Era un disco de unos seis metros de diámetro, que iba engrosando desde el delgado borde hasta una protuberancia en el centro, cubierta con un cockpit de cristal templado, ahora abierto y volcado a un lado, sobre el casco. Conocía aquel tipo de aparato; era una vedette de las tropas del Asteroide; un vehículo rapidísimo, para un solo tripulante. Normalmente llevaban números de serie, y un complicado utillaje externo para la extracción de muestras; pero en este caso unas raspaduras no disimuladas demostraban que los números de serie habían sido raspados, y unas placas y tirantes perforados ponían de manifiesto el lugar donde había estado el profuso conjunto de garfios, cucharas y barrenos normalmente utilizados para extraer trozos de cualquier cuerpo celeste con objeto de analizarlo, y eso sin necesidad de salir al helado espacio exterior.

A pesar de que ahora tenía la certeza casi absoluta de que en este ingenio no podía haber bajado de la Ciudad más que una sola persona, Sergio no abandonó sus precauciones. Sabía perfectamente quién había enviado a aquella pálida asesina; pero a pesar de eso, registró el interior de la vedette. No había absolutamente nada que permitiera identificar el origen exacto, o la finalidad del aparato. Un botiquín portátil, que aprovechó para colocar sobre su herida una buena capa de coágulo artificial, y una venda limpia, unos cargadores de repuesto, y provisiones carentes de identificación, ya que eran las raciones normales de una vedette de este tipo. Había también un aparato de radio, pero desde luego, no intentó siquiera conectarlo.

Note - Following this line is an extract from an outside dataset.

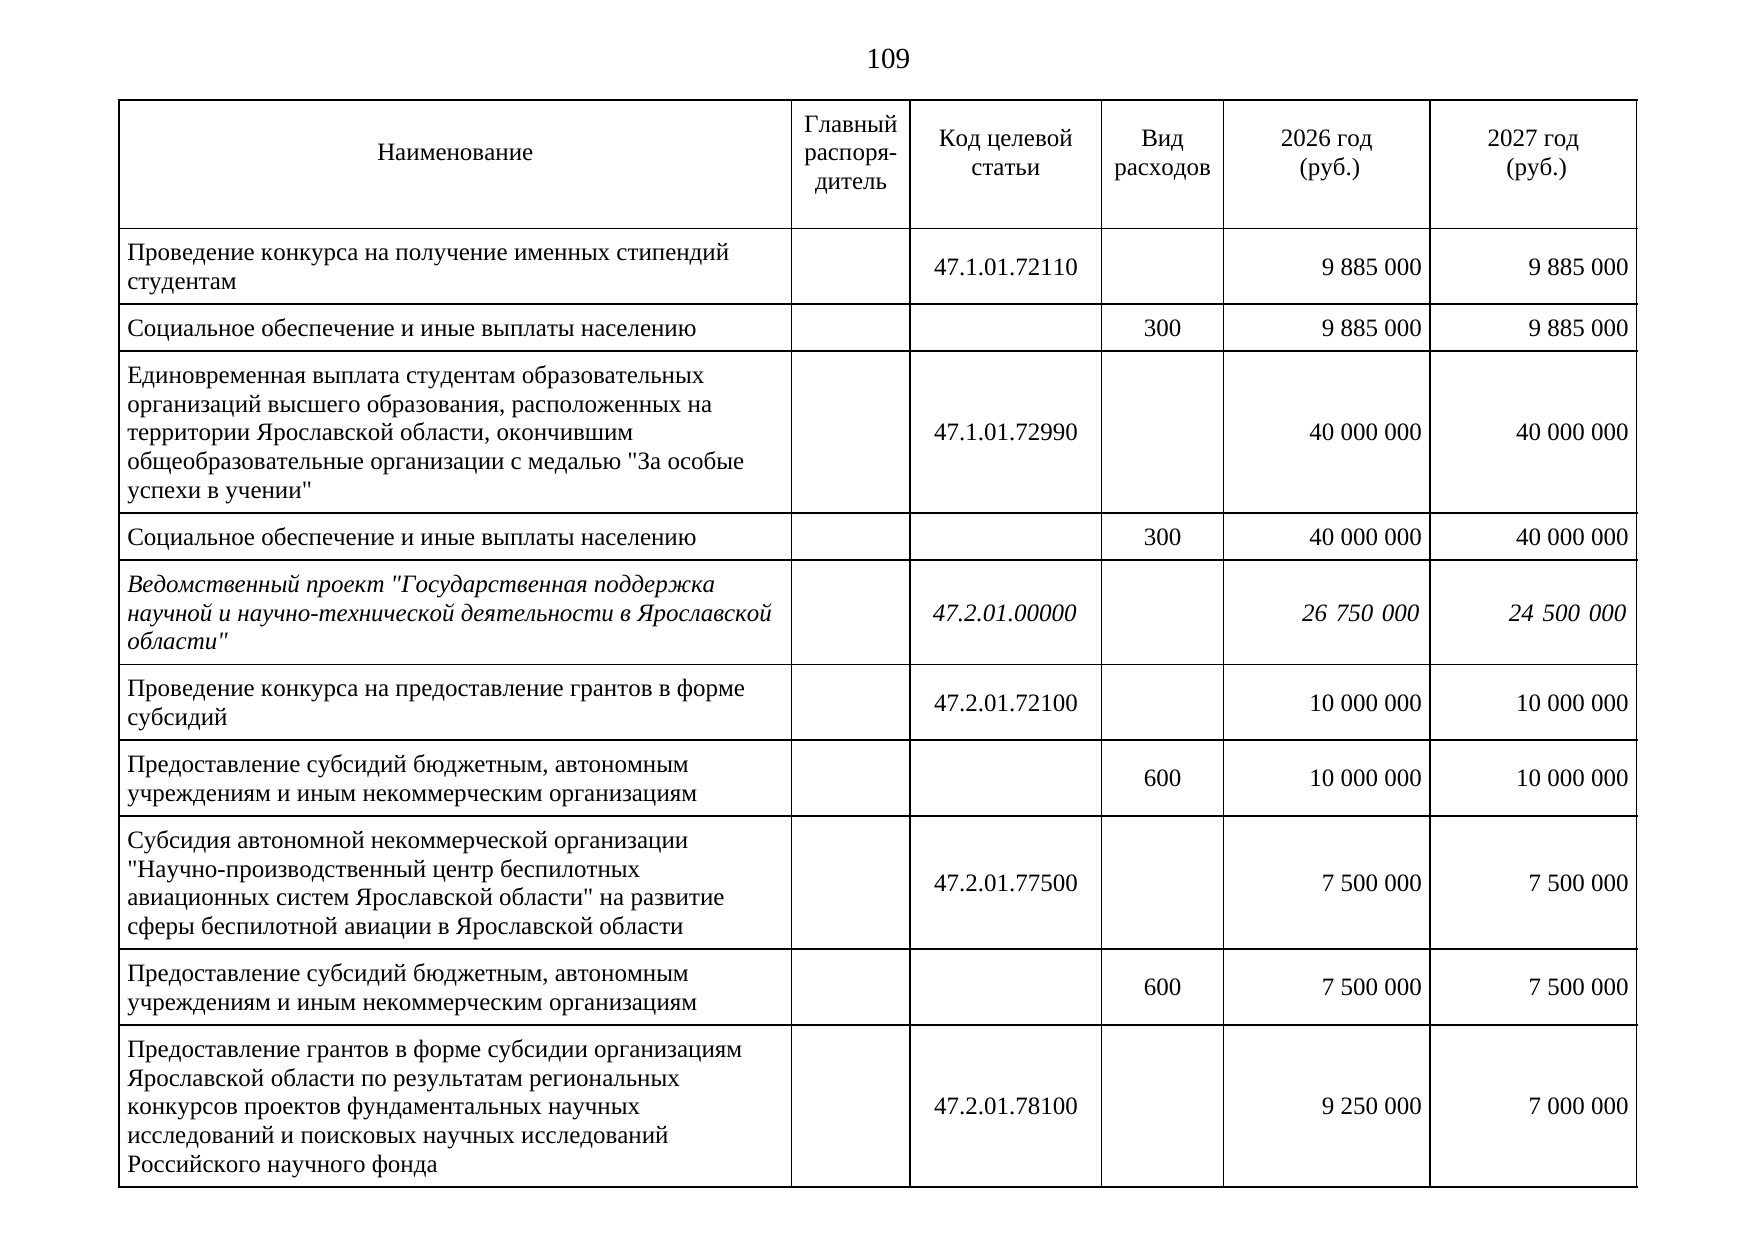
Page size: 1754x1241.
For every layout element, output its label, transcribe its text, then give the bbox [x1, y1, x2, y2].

table_header Код целевой статьи [911, 101, 1101, 227]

Tomó un par de píldoras energéticas, de las contenidas en el botiquín, y al cabo de unos segundos le pareció que una nueva fuerza irradiaba del centro de su cuerpo. Sin fiarse, volvió a donde yacía el cadáver, y lo arrastró hasta la vedette. Procedió a registrarlo, quitándole para ello toda la ropa; pero tampoco encontró nada. Ni documentos de identificación, ni órdenes escritas, ni siquiera una carta o una fotografía. Con cierto esfuerzo, arrojó al interior de la nave el traje de goma negra, la capucha y las botas… Después, inclinándose sobre el piloto automático, lo estudió cuidadosamente. Desconectó el desviador de masa, y colocó en su lugar varios limbos graduados y un par de palancas. Después, con un esfuerzo, levantó el feble cuerpo blanco que dejó un rastro de sangre oscura al resbalar sobre el caparazón metálico y lo dejó caer de cualquier manera en el asiento de pilotaje. Dio el contacto al piloto automático, que comenzó a zumbar suavemente, y cerró la semiesfera de cristal templado, que encajó en su lugar con un ruido seco.

Sabía lo que iba a pasar ahora. Durante siete horas, el aparato permanecería inmóvil en el mismo lugar, sirviendo de tumba a una mujer desconocida. Transcurrido ese tiempo, los sensibles mecanismos del piloto automático operarían sobre los motores antigrav, y el aparato se levantaría lentamente sobre el suelo, en mitad de la oscura noche que aún tardaría en caer. Poco a poco iría tomando velocidad, encaminándose rectamente hacia el sol, gastando en ello hasta el último gramo de la energía acumulada en las baterías… Desconectado el desviador de masa, no habría fuerza humana que le impidiese caer en la ígnea masa gaseosa del astro solar, desapareciendo allí para siempre…

—Buen viaje —dijo, antes de marcharse—. Y recuerdos a tu señor y amo… Espero saber cumplir con él a mi vez…

Al regresar permaneció unos instantes contemplando como la repugnante nata marrón iba disolviéndose en las ondas del lago. Los cadáveres de los elfos habían desaparecido, y de no haber él sabido donde estaban, le hubiera resultado difícil identificar el exiguo polvillo gris que una pequeña brisa arrastraba. En cuanto al chester, parecía haber ido disminuyendo de tamaño, hasta ser solamente una bolita arrugada, a la que el aire arrancaba mechones de pelaje. Le molestaba ver las manchas de sangre en la hierba, y sin saber muy bien por qué, arrojó agua sobre ellas con su cantimplora, tomándola del arroyo, hasta que fueron apenas visibles. Después, dirigió una mirada a su alrededor; de no ser por el relumbrar cobrizo que casi no se distinguía entre los brezos, podía haberse pensado perfectamente que allí no había sucedido nada.